As you can imagine, with potential penalties at $2,500 a day, the amount of money at stake can add up quickly, and the incentive to sue a business is quite high. Because the cost of mounting a legal defense can be ruinous, even if it is successful, many businesses simply choose to settle rather than fight these lawsuits. Some business owners I’ve spoken with have told me the average settlement in a Prop. 65 case is about $60,000, not including when the case enters into a private settlement.
These easy paydays attract even more lawsuits. Recently, I’ve noticed that lawyers have even begun to specialize in targeting certain types of businesses, becoming more efficient at filing these shakedown lawsuits against businesses.
For example, there is a law firm in Pasadena named Custodio and Dubey. It is a personal injury law firm that primarily focuses on lawsuits relating to Prop. 65 and the Americans With Disabilities Act (another law that invites abuse). They represent two individuals who feel they have been harmed under Prop. 65, Jesse Garett and John Bonilla, and have targeted a booming industry in California: microbreweries and wineries.
Over the course of roughly two months, these two individuals “visited” over 300 businesses that have wine and beer throughout the state of California. After their “visit,” they did not feel that they received warnings meeting the Prop. 65 guidelines about the potential harm of the alcohol in wine and beer, so the law firm of Custodio and Dubey sent 60-day notice letters (in which they notify the attorney general of their intention to file a lawsuit) to the 300 + businesses on behalf of Mr.
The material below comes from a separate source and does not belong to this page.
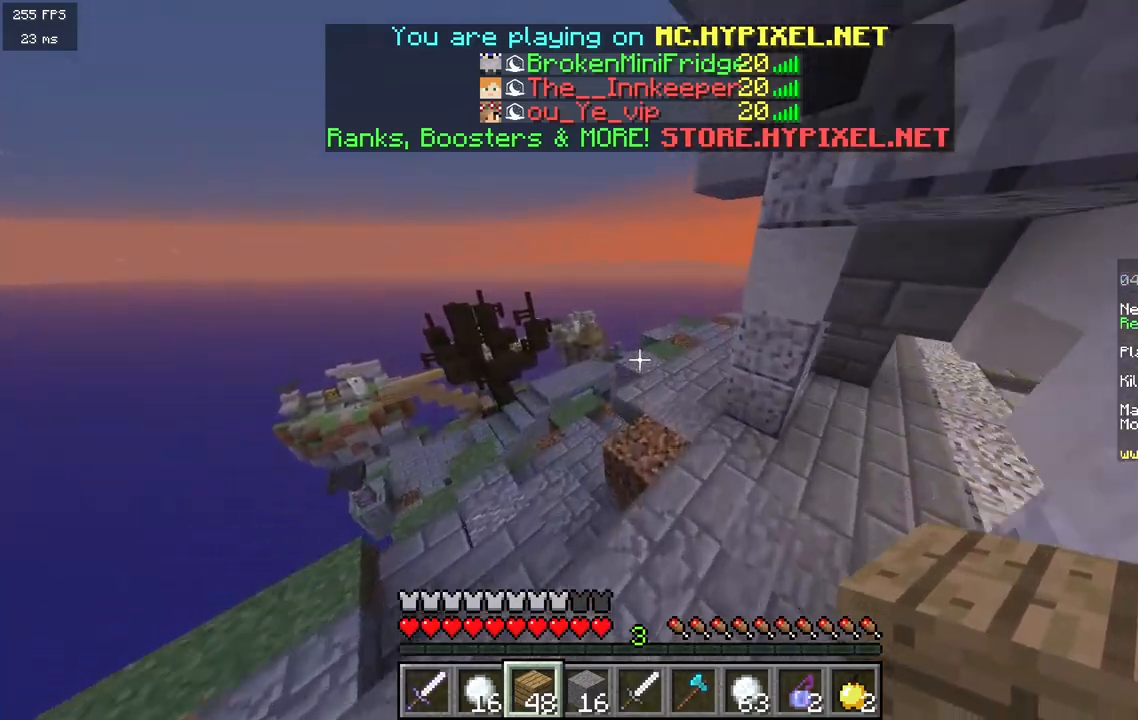
{"keys": ["w"], "mouse": [], "events": [[233, "d", "up"]]}
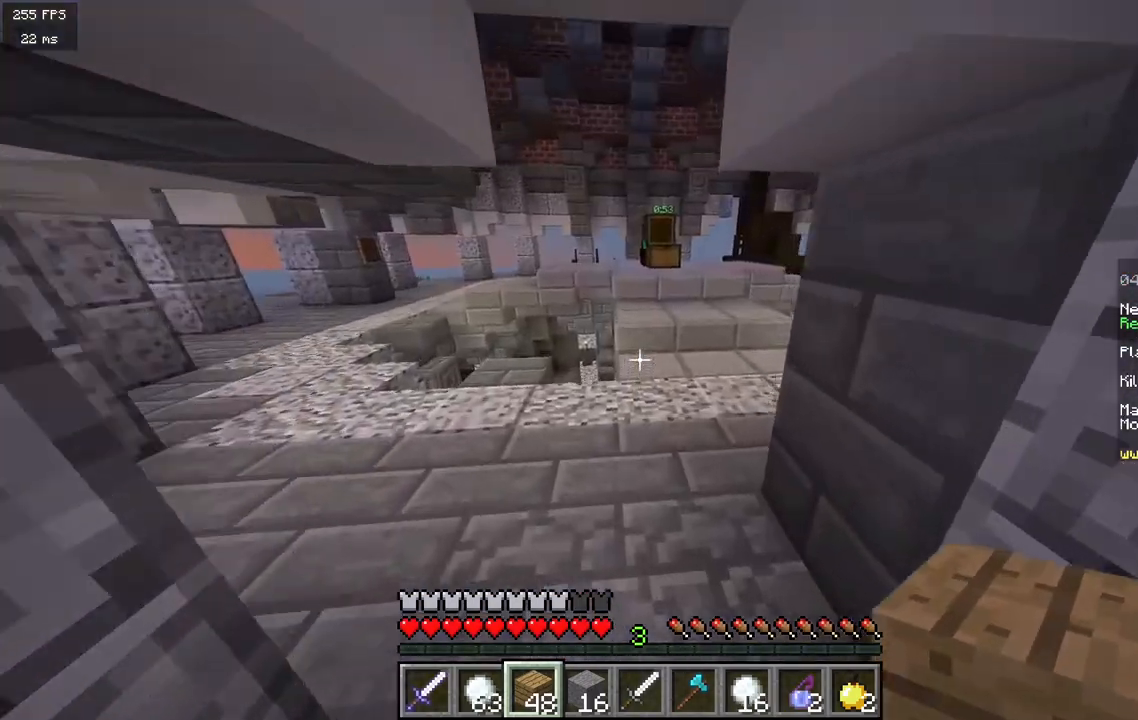
{"keys": ["w"], "mouse": [], "events": []}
Garett and Mr. Bonilla. Over the course of one three-day period in this time, the law firm sent 41 of these notices. These letters went to a multitude of microbrew companies and every winery you can imagine. To verify this you simply need to go to website of the Office of the Attorney General and type in the year (2014) and dates (9/1/2014 to 11/18/14).
When they passed Prop. 65 in 1986, voters surely did not intend for it to be used by shakedown artists to bankrupt entire industries through lawsuit abuse.
These abusive legal actions against our state’s businesses are going to wreak havoc on one of the few industries that is growing in California. The result will be countless dollars being spent on legal fees, and undoubtedly, these plaintiffs and lawyers will be paid off to make these lawsuits go away. Some businesses will have to lay off workers, and others will close down altogether because they can’t afford the amounts demanded. The state will lose jobs, and the plaintiffs and lawyers will get rich. And so the cycle of abuse continues.
Business owners: if you are not aware of Prop. 65 requirements, educate yourself about what you can do to avoid a lawsuit from these bottom-feeding attorneys. If you think your business or facility contains chemicals listed under Prop. 65 you should place warning signs on your property.
I hope this story will convince lawmakers and regulators to tackle the issue of abuse of the law in their efforts to reform it. Until that happens, small businesses will be at risk from Prop. 65 lawsuit abuse, and jobs will continue to be lost. Just ask the beer and wine makers.